There is another amendment which has been long overdue, and which is provided in section 3. On the old basis of allowances of $6 and $10 per day our judges lost money. I know in my province they went around doing the country's business and maintaining as best they could the high standards of justice. I have no doubt that they do their best, but there are capabilities and capabilities. That is all I have to say.
I understand that yesterday the hon. member for St. John's West made some remarks about this bill, and from my knowledge of the facts I feel they were fully justified. Having read the Hansard report of of what was said yesterday, there is one question that I should like to ask. Would it be possible to see the letter written to Mr. Varcoe by the minister of justice of Newfoundland?
The bill provides for five district court judges, and perhaps the minister can explain why the number has been reduced from seven, which was originally provided for in the negotiations. I should like to know also where these courts are to be set up. Will there be two district courts in St. John's? Has the minister any idea when the appointments are likely to be made?
I presume that the usual practice will be followed and that no question of party politics will enter into the appointments; that only qualified members of the bar will be selected for these positions. I agree thoroughly with the remarks of the hon. member for St. John's West with respect to the magistrate now in St. John's. As a lawyer I have a number of friends among those who are likely to be appointed, and I have no hesitation in saying that they are very competent to fill the positions.
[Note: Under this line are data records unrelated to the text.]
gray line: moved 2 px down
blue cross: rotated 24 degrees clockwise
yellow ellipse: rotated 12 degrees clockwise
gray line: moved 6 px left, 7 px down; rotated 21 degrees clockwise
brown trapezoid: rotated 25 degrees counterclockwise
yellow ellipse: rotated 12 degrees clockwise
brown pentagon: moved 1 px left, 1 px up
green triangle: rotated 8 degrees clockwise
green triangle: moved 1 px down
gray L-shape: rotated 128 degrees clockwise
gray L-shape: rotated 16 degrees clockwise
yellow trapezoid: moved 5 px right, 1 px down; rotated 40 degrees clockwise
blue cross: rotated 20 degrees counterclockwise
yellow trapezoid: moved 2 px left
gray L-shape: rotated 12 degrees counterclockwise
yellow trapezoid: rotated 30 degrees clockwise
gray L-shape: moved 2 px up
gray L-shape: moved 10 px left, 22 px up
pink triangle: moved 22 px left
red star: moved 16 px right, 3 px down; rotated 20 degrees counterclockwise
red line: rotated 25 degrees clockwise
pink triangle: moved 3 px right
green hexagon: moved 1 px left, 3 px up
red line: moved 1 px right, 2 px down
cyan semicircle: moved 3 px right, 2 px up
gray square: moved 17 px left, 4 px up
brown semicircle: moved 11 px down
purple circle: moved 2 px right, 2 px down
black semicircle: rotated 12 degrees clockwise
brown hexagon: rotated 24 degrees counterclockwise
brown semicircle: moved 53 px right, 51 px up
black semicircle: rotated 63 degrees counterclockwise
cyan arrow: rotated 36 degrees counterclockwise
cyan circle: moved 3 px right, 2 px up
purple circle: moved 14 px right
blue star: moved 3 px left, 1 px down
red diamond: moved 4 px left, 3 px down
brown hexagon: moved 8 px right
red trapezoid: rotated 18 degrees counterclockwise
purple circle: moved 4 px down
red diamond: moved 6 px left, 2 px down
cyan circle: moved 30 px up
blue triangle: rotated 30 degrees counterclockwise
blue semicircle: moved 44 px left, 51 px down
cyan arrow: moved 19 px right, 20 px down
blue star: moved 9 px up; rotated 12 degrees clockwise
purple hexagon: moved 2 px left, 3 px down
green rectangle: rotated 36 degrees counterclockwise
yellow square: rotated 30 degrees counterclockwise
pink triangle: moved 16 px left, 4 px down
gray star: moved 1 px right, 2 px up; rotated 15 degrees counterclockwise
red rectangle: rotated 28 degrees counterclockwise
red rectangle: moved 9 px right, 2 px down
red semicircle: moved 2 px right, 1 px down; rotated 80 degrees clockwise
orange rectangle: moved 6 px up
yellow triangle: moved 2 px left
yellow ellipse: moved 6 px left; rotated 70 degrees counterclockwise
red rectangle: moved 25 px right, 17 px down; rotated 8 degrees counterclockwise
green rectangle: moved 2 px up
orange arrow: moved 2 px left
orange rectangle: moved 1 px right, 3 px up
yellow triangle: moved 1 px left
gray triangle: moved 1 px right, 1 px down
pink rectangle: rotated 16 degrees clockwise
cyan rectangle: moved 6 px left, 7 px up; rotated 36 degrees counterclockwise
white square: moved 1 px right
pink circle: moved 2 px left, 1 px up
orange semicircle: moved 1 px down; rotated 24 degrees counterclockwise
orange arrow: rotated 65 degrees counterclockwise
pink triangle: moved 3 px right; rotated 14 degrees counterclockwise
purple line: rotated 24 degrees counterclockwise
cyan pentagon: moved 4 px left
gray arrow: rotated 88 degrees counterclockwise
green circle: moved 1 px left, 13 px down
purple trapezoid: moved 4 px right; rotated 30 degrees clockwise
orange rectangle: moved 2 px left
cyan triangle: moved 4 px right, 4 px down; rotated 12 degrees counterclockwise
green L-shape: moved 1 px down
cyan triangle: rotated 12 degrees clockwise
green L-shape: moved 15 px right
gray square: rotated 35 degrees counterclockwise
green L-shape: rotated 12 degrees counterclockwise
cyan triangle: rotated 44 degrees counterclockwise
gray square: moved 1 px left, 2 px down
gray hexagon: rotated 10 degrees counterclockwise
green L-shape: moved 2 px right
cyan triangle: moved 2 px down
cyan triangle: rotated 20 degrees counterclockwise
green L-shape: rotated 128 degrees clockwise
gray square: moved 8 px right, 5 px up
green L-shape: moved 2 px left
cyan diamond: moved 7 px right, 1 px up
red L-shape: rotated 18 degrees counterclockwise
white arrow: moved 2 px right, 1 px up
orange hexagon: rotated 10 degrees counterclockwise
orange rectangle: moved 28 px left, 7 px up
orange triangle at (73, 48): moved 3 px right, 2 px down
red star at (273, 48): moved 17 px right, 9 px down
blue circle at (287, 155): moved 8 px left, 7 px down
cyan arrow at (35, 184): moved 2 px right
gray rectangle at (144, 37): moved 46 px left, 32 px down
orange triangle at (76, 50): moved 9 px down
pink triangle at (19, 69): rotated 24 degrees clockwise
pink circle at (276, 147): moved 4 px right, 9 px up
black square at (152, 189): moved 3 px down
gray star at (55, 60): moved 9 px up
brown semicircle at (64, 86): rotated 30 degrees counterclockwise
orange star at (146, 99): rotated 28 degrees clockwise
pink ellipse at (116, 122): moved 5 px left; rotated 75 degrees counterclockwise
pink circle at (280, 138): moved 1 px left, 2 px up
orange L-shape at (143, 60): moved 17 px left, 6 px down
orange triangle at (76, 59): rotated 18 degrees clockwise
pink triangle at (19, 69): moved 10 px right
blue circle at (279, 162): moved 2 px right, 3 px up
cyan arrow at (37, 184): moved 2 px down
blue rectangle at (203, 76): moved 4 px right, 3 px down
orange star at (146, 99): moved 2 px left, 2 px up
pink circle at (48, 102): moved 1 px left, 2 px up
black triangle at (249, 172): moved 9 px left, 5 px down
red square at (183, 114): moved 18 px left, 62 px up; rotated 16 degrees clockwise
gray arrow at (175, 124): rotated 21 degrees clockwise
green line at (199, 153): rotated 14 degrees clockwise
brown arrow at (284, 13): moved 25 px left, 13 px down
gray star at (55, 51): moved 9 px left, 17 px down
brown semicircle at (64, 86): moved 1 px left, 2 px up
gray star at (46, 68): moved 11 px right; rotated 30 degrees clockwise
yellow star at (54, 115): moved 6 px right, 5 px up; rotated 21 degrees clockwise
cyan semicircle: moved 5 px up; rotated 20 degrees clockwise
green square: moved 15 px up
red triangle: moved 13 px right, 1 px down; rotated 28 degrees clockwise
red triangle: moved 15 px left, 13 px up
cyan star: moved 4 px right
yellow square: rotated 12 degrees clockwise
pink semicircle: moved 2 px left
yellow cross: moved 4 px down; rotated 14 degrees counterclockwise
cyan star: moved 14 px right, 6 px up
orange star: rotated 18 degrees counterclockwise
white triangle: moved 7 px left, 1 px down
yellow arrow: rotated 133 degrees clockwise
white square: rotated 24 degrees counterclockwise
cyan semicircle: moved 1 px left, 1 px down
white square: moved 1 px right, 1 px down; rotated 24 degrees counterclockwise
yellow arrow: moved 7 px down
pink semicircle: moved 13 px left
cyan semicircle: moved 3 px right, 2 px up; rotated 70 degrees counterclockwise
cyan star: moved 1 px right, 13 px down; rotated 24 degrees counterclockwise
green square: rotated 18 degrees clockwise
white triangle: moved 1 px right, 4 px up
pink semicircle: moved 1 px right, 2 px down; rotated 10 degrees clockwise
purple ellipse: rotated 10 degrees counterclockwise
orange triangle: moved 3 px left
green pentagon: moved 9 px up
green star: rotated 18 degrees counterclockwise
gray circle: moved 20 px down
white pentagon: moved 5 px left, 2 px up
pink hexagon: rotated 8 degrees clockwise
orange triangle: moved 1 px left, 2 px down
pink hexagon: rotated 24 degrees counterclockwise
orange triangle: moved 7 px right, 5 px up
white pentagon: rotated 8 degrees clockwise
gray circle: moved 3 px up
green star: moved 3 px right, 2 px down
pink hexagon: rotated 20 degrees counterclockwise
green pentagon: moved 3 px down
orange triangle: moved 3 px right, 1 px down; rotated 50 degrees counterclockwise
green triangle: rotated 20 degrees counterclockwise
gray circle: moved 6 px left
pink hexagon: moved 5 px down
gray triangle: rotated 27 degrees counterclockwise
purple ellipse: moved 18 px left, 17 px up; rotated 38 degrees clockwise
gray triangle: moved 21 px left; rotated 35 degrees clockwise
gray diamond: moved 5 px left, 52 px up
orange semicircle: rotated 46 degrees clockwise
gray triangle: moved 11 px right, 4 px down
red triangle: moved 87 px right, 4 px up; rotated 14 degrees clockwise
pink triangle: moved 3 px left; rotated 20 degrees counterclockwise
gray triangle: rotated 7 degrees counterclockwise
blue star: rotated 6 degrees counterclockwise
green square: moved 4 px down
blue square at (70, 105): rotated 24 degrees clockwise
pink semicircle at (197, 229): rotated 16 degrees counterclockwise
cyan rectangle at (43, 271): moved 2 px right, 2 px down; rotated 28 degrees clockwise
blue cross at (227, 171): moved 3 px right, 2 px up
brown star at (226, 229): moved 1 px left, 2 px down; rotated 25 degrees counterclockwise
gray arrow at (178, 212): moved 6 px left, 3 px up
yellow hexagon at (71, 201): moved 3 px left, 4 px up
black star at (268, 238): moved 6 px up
The reason for the difference between the number "seven", which was mentioned in the provincial legislation setting up the district courts in Newfoundland, and the number "five" which we have in the bill, is explained as follows. After the provincial bill had been passed a conference took place between the attorney general of Newfoundland and our department. We had officers of the department go to Newfoundland to examine the set-up, and the territory to be covered. We finally came to the conclusion that at the present time, all things considered, including the extent to which the appointment of seven judges might tend to denude the bar, five was the proper figure that should be carried into the bill.
As to the other matter to which my hon. friend refers, my deputy is in London appearing in a case before the privy council. While I have access to his files I would prefer not to use them until he returns and I can discuss the matter with him. I have not handled the matter myself, because it was a continuance of something that had been under way before I came to the department.
No. I think my hon. friend will find that that is covered in the provincial legislation. I could not indicate the extent to which that might have to be modified in practice by one judge covering perhaps more than one district by travelling to various points.
As my hon. friend knows-and I am not necessarily speaking about the Newfoundland legislation, but about provincial legislation generally setting up courts of this kind-the total area of a province is divided geographically into certain judicial divisions and a court is created for each one. If the hon. member will examine the Newfoundland legislation I am sure he will see what these divisions are, or it may be that there is a clause in the Newfoundland bill empowering the lieutenant governor in council to determine the divisions after examining the matter. The question with which we are concerned is the appointment of judges to serve these divisions. That service may be provided by having a resident judge in each division, or by having certain outlying divisions covered by a judge who goes on circuit.